その結果、肝硬変患者では肝硬変のないコントロール群と比較して有意に反応速度および反応の正確性が低下していることが示された。外的刺激に対する反応速度や正確性は、従来測定方法がないため十分に調査されていなかった。
ReacStickを用いた同研究の結果により、肝硬変患者においては外的刺激に対する反応速度と反応の正確性の低下が明らかとなり、同研究結果は世界に類を見ない貴重な研究成果となった。
また、肝硬変患者の神経機能検査法であるReacStickとナンバーコネクションテストB(number connection test-B:NCT-B)を比較してどちらが肝硬変患者を特徴づけるのに有用かを検討した。
その結果、ReacStickで測定した反応速度はNCT-Bよりも肝硬変患者の神経機能を捉えていることが明らかとなり、ReacStickはNCT-Bよりも肝硬変患者の神経機能を捉えるのに優れたデバイスである可能性が示唆された。

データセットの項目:

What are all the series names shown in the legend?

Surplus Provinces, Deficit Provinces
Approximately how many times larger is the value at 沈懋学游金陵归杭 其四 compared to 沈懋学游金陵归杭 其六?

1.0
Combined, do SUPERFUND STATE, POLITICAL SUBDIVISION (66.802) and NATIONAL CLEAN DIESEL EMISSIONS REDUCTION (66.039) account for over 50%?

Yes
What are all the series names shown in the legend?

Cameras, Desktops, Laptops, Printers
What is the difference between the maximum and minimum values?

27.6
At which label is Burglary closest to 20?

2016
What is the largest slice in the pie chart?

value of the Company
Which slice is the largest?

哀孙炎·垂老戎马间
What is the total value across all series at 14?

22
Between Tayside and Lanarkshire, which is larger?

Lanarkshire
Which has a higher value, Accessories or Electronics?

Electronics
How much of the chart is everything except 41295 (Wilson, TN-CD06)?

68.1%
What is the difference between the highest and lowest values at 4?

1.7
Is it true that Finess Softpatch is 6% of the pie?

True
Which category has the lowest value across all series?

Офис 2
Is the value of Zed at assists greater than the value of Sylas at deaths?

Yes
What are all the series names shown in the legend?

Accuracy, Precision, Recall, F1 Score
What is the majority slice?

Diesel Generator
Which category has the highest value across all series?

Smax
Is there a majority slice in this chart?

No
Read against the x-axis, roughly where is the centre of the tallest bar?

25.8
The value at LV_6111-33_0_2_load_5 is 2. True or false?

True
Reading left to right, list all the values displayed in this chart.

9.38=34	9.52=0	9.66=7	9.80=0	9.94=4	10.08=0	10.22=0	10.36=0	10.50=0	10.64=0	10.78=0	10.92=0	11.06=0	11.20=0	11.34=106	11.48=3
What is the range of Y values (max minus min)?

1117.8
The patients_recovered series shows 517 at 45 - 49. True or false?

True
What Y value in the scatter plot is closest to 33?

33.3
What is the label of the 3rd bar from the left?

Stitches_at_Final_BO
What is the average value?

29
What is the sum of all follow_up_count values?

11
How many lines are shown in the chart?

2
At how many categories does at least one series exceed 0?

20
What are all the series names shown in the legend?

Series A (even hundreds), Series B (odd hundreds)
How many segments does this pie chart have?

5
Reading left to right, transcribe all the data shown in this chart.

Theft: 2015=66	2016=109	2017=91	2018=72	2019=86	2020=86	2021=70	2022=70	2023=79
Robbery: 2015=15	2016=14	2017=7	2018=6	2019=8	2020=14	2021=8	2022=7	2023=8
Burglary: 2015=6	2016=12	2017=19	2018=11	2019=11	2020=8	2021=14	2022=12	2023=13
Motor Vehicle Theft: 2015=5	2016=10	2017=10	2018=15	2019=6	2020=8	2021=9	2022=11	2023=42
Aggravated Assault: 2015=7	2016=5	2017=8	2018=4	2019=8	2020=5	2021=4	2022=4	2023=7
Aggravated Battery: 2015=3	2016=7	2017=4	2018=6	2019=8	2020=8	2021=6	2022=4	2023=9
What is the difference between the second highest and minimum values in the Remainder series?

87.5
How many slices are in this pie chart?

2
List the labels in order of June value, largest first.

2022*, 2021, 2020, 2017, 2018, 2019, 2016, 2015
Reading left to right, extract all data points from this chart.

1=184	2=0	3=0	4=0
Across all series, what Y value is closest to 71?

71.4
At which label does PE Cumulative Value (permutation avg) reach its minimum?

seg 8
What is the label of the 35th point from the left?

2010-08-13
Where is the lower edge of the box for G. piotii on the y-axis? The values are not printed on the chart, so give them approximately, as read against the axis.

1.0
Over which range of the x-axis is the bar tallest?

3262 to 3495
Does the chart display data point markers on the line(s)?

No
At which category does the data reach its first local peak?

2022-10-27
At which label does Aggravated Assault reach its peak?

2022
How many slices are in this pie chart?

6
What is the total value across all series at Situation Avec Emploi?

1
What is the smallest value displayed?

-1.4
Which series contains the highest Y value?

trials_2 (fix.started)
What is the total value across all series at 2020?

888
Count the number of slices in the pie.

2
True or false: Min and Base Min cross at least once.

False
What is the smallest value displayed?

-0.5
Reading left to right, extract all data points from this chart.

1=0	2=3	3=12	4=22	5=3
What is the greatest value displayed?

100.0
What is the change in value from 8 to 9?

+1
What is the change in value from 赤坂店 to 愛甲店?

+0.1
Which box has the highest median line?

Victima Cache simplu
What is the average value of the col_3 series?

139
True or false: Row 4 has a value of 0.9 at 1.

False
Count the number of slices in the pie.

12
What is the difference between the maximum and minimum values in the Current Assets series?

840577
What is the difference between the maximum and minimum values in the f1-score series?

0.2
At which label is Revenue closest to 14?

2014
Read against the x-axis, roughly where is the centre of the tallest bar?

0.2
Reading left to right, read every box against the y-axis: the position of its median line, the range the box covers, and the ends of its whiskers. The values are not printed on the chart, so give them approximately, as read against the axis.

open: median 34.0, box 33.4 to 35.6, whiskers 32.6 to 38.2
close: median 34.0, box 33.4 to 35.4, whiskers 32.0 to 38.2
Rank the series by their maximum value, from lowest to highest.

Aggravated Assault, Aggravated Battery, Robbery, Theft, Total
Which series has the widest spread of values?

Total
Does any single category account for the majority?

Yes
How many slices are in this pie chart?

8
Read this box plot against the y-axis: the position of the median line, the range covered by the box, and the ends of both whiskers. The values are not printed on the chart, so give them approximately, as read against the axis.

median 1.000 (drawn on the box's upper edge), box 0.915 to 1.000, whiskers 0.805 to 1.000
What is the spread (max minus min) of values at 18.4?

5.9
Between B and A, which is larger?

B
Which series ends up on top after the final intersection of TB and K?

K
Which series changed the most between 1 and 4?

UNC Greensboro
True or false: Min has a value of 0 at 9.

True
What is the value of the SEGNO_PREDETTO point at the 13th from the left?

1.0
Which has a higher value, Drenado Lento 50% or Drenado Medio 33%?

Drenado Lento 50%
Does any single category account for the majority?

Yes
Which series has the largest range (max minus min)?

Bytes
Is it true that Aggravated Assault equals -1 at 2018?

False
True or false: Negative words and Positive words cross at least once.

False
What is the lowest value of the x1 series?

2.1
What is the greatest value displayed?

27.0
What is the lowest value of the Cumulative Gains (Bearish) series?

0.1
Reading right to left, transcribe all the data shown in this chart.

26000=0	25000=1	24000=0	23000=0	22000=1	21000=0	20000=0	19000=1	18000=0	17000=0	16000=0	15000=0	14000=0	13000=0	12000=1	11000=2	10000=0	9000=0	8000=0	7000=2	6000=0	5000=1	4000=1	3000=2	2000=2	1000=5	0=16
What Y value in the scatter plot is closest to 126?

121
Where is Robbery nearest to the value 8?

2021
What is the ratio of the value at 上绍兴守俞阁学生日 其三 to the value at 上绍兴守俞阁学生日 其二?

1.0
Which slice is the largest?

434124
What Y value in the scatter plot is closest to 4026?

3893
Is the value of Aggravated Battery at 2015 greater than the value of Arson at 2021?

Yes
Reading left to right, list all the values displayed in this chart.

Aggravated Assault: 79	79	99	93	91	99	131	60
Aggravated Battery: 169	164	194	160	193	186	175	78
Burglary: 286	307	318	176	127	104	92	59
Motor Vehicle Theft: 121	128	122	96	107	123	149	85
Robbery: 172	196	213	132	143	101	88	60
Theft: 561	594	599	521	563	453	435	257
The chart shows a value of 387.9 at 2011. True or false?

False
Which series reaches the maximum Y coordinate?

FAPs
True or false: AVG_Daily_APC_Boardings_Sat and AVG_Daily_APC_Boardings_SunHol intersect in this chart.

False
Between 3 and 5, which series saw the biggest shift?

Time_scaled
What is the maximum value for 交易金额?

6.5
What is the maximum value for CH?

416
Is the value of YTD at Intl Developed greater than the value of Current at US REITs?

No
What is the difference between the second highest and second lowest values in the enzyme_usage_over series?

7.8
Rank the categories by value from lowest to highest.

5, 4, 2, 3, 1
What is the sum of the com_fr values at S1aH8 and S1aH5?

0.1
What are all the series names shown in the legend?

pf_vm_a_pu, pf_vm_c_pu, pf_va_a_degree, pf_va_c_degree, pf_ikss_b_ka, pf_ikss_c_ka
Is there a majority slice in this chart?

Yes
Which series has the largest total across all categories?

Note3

▶ [課題一覧]
1 - 文章を読んで、次の問いに答えてください。
(a) 肝硬変患者で、コントロール群より有意に下がっていたのは何ですか。
(b) ReacStickと比べられた検査は何ですか。
(c) 外的刺激への反応速度や正確性が、これまで十分に調べられていなかったのはなぜですか。
2 - 文章の中でアルファベットを使って書かれた語句を、すべて挙げてください。
エントリーはこの作業には関係ありません。

▶ [回答]
1 -
(a) 反応速度と反応の正確性
(b) ナンバーコネクションテストB(NCT-B)
(c) 従来、測定方法がなかったため

2 -
ReacStick
number connection test-B
NCT-B